BUT DE L'EXERCICE: Renvoyez sans modification le passage du texte sur l'AfricaMuseum compris entre « Teddy Mazina dénonce » et « du monde entier. », bornes incluses.
---------- TEXTE FOURNI ----------
Depuis, 125 ans se sont écoulés ; de plus, il y a juste cinq ans, une équipe enthousiaste inaugurait un AfricaMuseum tout neuf, dont le discours accrocheur, interpellant, s’appuie sur un leitmotiv : Tout passe, sauf le passé. Une maxime dans laquelle, en tant qu’historien, je me suis pleinement retrouvé lorsqu’il y a six mois je suis arrivé à la tête du musée. Le musée de Tervuren est un ancien musée colonial qui tient entre ses murs un discours nouveau, critique.

Le photographe burundais Teddy Mazina a été sélectionné pour se plonger dans les archives photographiques de l’AfricaMuseum. Il s’agit d’une des nombreuses activités par lesquelles nous voulons commémorer notre double anniversaire 125/5 : il y a aussi eu un réjouissant défilé de mode de la styliste Rosy Sambwa, la première d’un spectacle de Cécile Djunga, des museumtalks consacrés à nos travaux de recherches, et tant d’autres choses encore.

Depuis quelques jours, les réseaux sociaux s’agitent à propos de la décision qui a été prise de ne laisser entrer les visiteurs dans la petite exposition photographique de Teddy, My name is no-body, qu’à la condition qu’ils soient accompagnés du photographe burundais lui-même. C’est une décision mûrement réfléchie. L’exposition montre des images et des mots racistes et violents. Le mot n**** y revient abondamment, des citoyens congolais y apparaissent enchaînés etc.

Teddy Mazina dénonce l’absurdité, la mise en scène et la violence tant des images que des commentaires qui les accompagnent. Pour lui, ils sont absurdes, injurieux, et dans un message vidéo il projette les mots sur son corps vulnérable. Les images coloniales de nos archives et les descriptions qui les accompagnent ne sont pas humiliantes que pour le citoyen aux racines africaines qui les voit aujourd’hui ; les montrer sans filtre témoigne d’un manque de respect vis-à-vis des victimes de violence et de racisme du monde entier.
---------- DONNÉES AFFICHÉES ----------
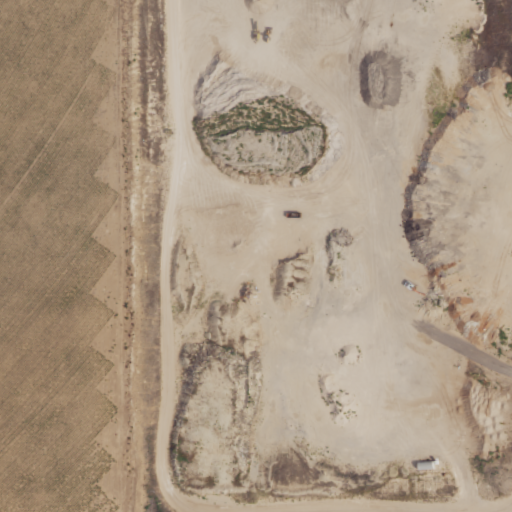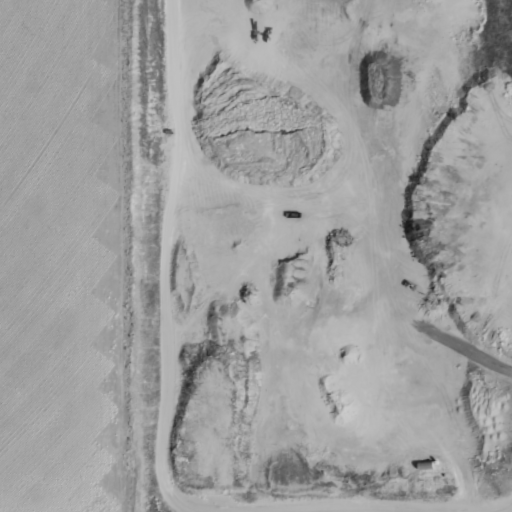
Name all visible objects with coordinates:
building: (167, 131)
road: (158, 423)
building: (435, 461)
building: (425, 464)
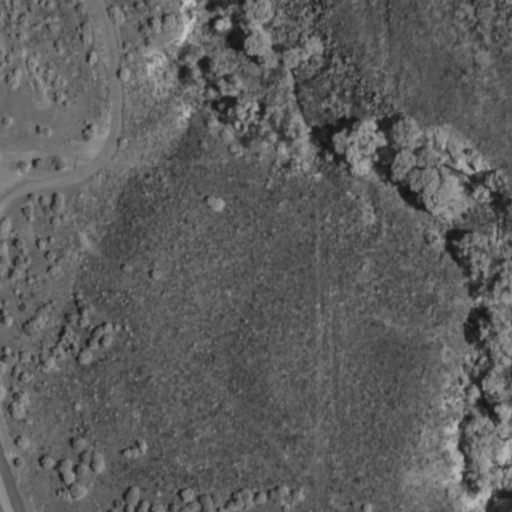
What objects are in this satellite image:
road: (1, 216)
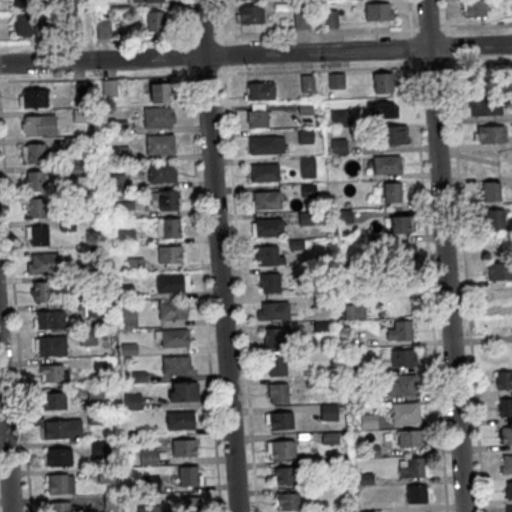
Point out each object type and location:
building: (138, 0)
building: (146, 0)
building: (23, 2)
building: (23, 3)
building: (68, 4)
building: (100, 6)
building: (475, 7)
building: (379, 8)
building: (473, 8)
building: (378, 11)
building: (250, 13)
building: (249, 14)
road: (408, 14)
road: (445, 14)
building: (301, 16)
building: (330, 16)
road: (181, 18)
road: (219, 18)
building: (329, 18)
building: (301, 19)
building: (30, 20)
building: (155, 20)
building: (154, 21)
building: (25, 24)
road: (479, 26)
road: (428, 28)
building: (104, 30)
building: (74, 31)
road: (315, 32)
road: (201, 36)
road: (91, 40)
road: (447, 45)
road: (411, 46)
road: (222, 53)
road: (256, 54)
road: (480, 63)
road: (430, 64)
road: (318, 68)
road: (206, 71)
road: (94, 76)
building: (337, 79)
building: (335, 80)
building: (384, 80)
building: (383, 81)
building: (308, 82)
building: (307, 83)
building: (110, 86)
building: (80, 87)
building: (261, 88)
building: (160, 90)
building: (259, 90)
building: (160, 92)
building: (35, 96)
building: (32, 98)
building: (485, 103)
building: (484, 105)
building: (306, 108)
building: (385, 108)
building: (384, 109)
building: (80, 114)
building: (158, 115)
building: (257, 115)
building: (158, 116)
building: (257, 116)
building: (339, 116)
building: (40, 124)
building: (38, 125)
building: (120, 125)
building: (394, 133)
building: (490, 133)
building: (489, 134)
building: (305, 135)
building: (306, 135)
building: (395, 135)
building: (71, 141)
building: (266, 142)
building: (159, 143)
building: (160, 143)
building: (265, 144)
building: (338, 145)
building: (34, 151)
building: (119, 151)
building: (33, 152)
building: (119, 152)
building: (387, 163)
building: (386, 164)
building: (307, 165)
building: (308, 166)
building: (74, 168)
building: (162, 170)
building: (265, 170)
building: (161, 171)
building: (264, 172)
building: (36, 179)
building: (33, 180)
building: (116, 180)
building: (308, 189)
building: (490, 190)
building: (394, 191)
building: (490, 191)
building: (395, 192)
building: (168, 198)
building: (267, 198)
building: (166, 199)
building: (265, 199)
building: (37, 206)
building: (35, 207)
building: (124, 208)
building: (125, 208)
building: (344, 215)
building: (309, 217)
building: (494, 217)
building: (494, 218)
building: (400, 221)
building: (399, 224)
building: (68, 225)
building: (171, 226)
building: (269, 226)
building: (168, 227)
building: (266, 227)
building: (37, 233)
building: (37, 235)
building: (126, 236)
building: (296, 244)
building: (397, 248)
building: (397, 253)
building: (170, 254)
building: (269, 254)
building: (268, 255)
road: (443, 255)
road: (216, 256)
building: (43, 263)
building: (44, 263)
building: (136, 264)
building: (499, 269)
building: (499, 270)
building: (351, 272)
building: (173, 281)
building: (270, 281)
building: (171, 282)
building: (269, 282)
road: (466, 287)
road: (429, 288)
building: (42, 289)
building: (40, 291)
building: (125, 291)
road: (239, 291)
road: (202, 292)
building: (321, 301)
building: (173, 308)
road: (14, 309)
building: (95, 309)
building: (172, 310)
building: (273, 310)
building: (274, 310)
building: (354, 311)
building: (355, 311)
building: (128, 316)
building: (128, 316)
building: (50, 318)
building: (49, 319)
building: (322, 326)
building: (400, 329)
building: (400, 330)
building: (88, 336)
building: (174, 336)
building: (277, 336)
building: (171, 337)
building: (276, 337)
building: (87, 338)
building: (52, 344)
building: (50, 345)
building: (129, 348)
building: (299, 354)
building: (403, 356)
building: (402, 357)
building: (82, 362)
building: (177, 363)
building: (176, 364)
building: (276, 364)
building: (276, 365)
building: (55, 371)
building: (52, 372)
building: (139, 375)
building: (504, 378)
building: (503, 379)
building: (313, 381)
building: (402, 383)
building: (402, 384)
building: (184, 389)
building: (96, 391)
building: (182, 391)
building: (278, 391)
building: (361, 392)
building: (277, 393)
building: (54, 399)
building: (53, 400)
building: (132, 400)
building: (132, 401)
building: (505, 405)
building: (504, 406)
building: (329, 411)
building: (405, 411)
building: (328, 412)
building: (405, 412)
building: (96, 417)
building: (180, 418)
building: (281, 419)
building: (180, 420)
building: (279, 420)
building: (369, 420)
building: (368, 421)
building: (62, 428)
building: (63, 428)
building: (506, 433)
building: (505, 435)
building: (330, 436)
building: (409, 436)
building: (410, 437)
road: (4, 444)
building: (184, 445)
building: (184, 447)
building: (281, 447)
building: (101, 448)
building: (280, 448)
building: (372, 448)
building: (59, 455)
building: (59, 456)
building: (148, 456)
building: (149, 456)
building: (506, 462)
building: (506, 463)
building: (331, 464)
building: (411, 465)
building: (412, 467)
building: (106, 474)
building: (188, 474)
building: (290, 474)
building: (189, 475)
building: (282, 475)
building: (365, 477)
building: (60, 483)
building: (61, 483)
building: (151, 483)
building: (508, 488)
building: (508, 489)
building: (417, 492)
building: (417, 494)
building: (289, 499)
building: (111, 500)
building: (287, 500)
building: (111, 501)
building: (190, 503)
building: (193, 503)
building: (62, 506)
building: (62, 506)
building: (509, 507)
building: (145, 508)
building: (149, 508)
building: (507, 508)
building: (371, 510)
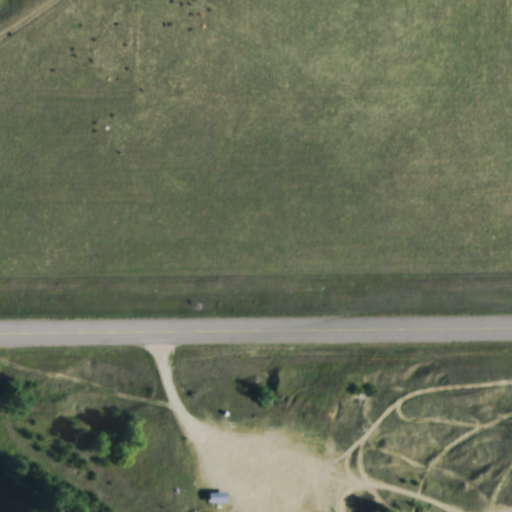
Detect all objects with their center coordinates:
road: (255, 332)
building: (216, 496)
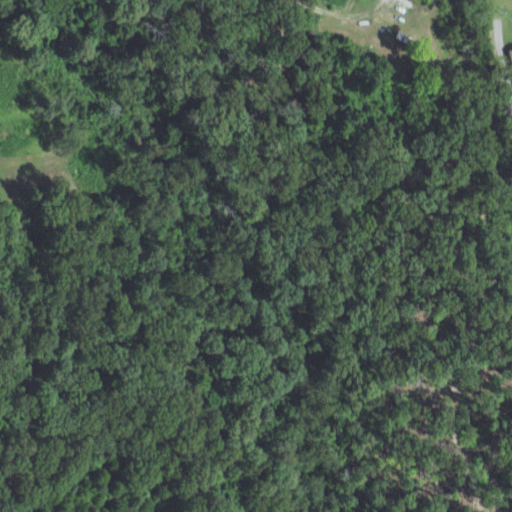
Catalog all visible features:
road: (337, 13)
building: (510, 53)
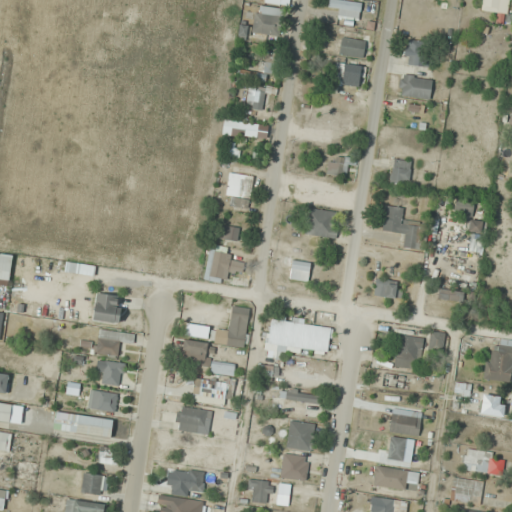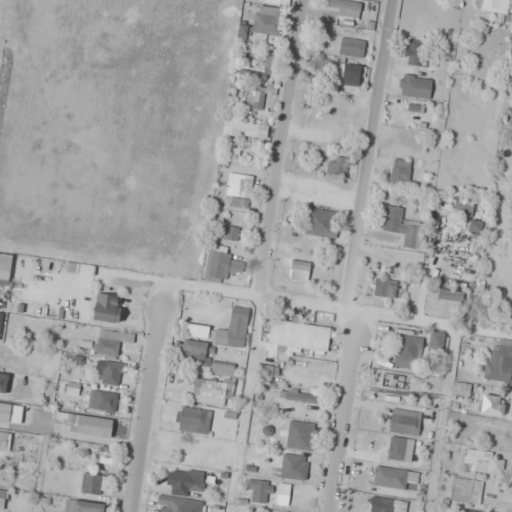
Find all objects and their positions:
building: (272, 1)
building: (497, 6)
building: (346, 9)
building: (267, 21)
building: (352, 44)
building: (416, 53)
building: (271, 65)
building: (349, 74)
building: (414, 86)
building: (256, 98)
building: (510, 119)
building: (240, 129)
road: (280, 149)
road: (370, 157)
building: (336, 166)
building: (400, 172)
building: (238, 191)
building: (463, 207)
building: (321, 223)
building: (476, 226)
building: (402, 227)
building: (229, 232)
building: (475, 245)
building: (220, 264)
building: (5, 267)
building: (79, 268)
building: (299, 270)
building: (385, 288)
road: (227, 293)
building: (450, 294)
building: (106, 307)
building: (1, 319)
building: (235, 328)
building: (297, 337)
building: (436, 341)
building: (110, 342)
building: (194, 347)
building: (407, 352)
building: (499, 362)
building: (222, 368)
building: (303, 369)
building: (113, 373)
building: (264, 373)
building: (3, 381)
building: (461, 389)
building: (212, 392)
building: (104, 401)
building: (492, 405)
building: (5, 413)
road: (345, 415)
building: (191, 419)
building: (405, 422)
building: (83, 424)
building: (483, 428)
building: (300, 435)
building: (5, 441)
building: (107, 455)
building: (477, 460)
building: (294, 467)
building: (390, 477)
building: (186, 482)
building: (91, 483)
building: (261, 491)
building: (466, 491)
building: (2, 499)
building: (172, 504)
building: (390, 505)
building: (82, 506)
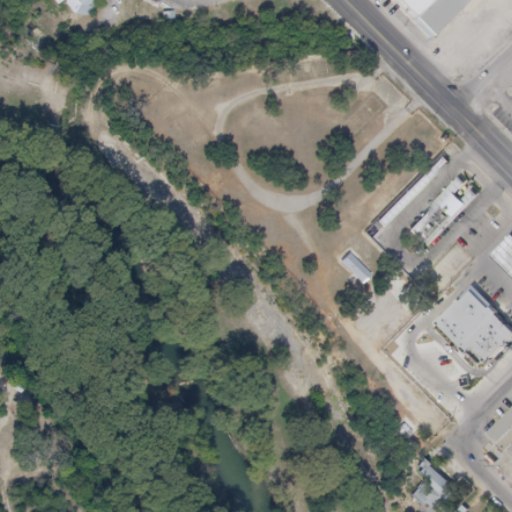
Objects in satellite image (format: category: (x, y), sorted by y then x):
road: (203, 2)
building: (77, 7)
building: (78, 7)
building: (423, 8)
building: (435, 12)
building: (450, 17)
road: (483, 79)
road: (432, 82)
road: (497, 94)
parking lot: (503, 113)
road: (237, 173)
road: (479, 178)
building: (411, 192)
building: (443, 212)
building: (445, 212)
road: (401, 254)
gas station: (508, 263)
building: (508, 263)
building: (356, 270)
river: (177, 286)
building: (506, 287)
building: (398, 303)
building: (483, 334)
building: (486, 349)
road: (485, 412)
building: (400, 428)
building: (505, 432)
building: (409, 438)
building: (499, 442)
road: (21, 466)
road: (485, 467)
building: (443, 490)
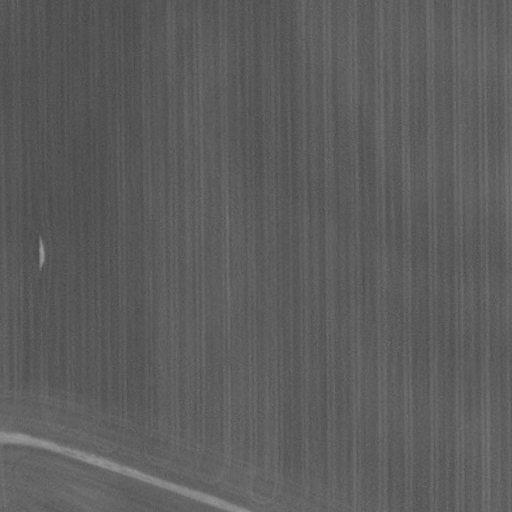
----------
RÉPONSE ATTENDUE:
Teddy Mazina dénonce l’absurdité, la mise en scène et la violence tant des images que des commentaires qui les accompagnent. Pour lui, ils sont absurdes, injurieux, et dans un message vidéo il projette les mots sur son corps vulnérable. Les images coloniales de nos archives et les descriptions qui les accompagnent ne sont pas humiliantes que pour le citoyen aux racines africaines qui les voit aujourd’hui ; les montrer sans filtre témoigne d’un manque de respect vis-à-vis des victimes de violence et de racisme du monde entier.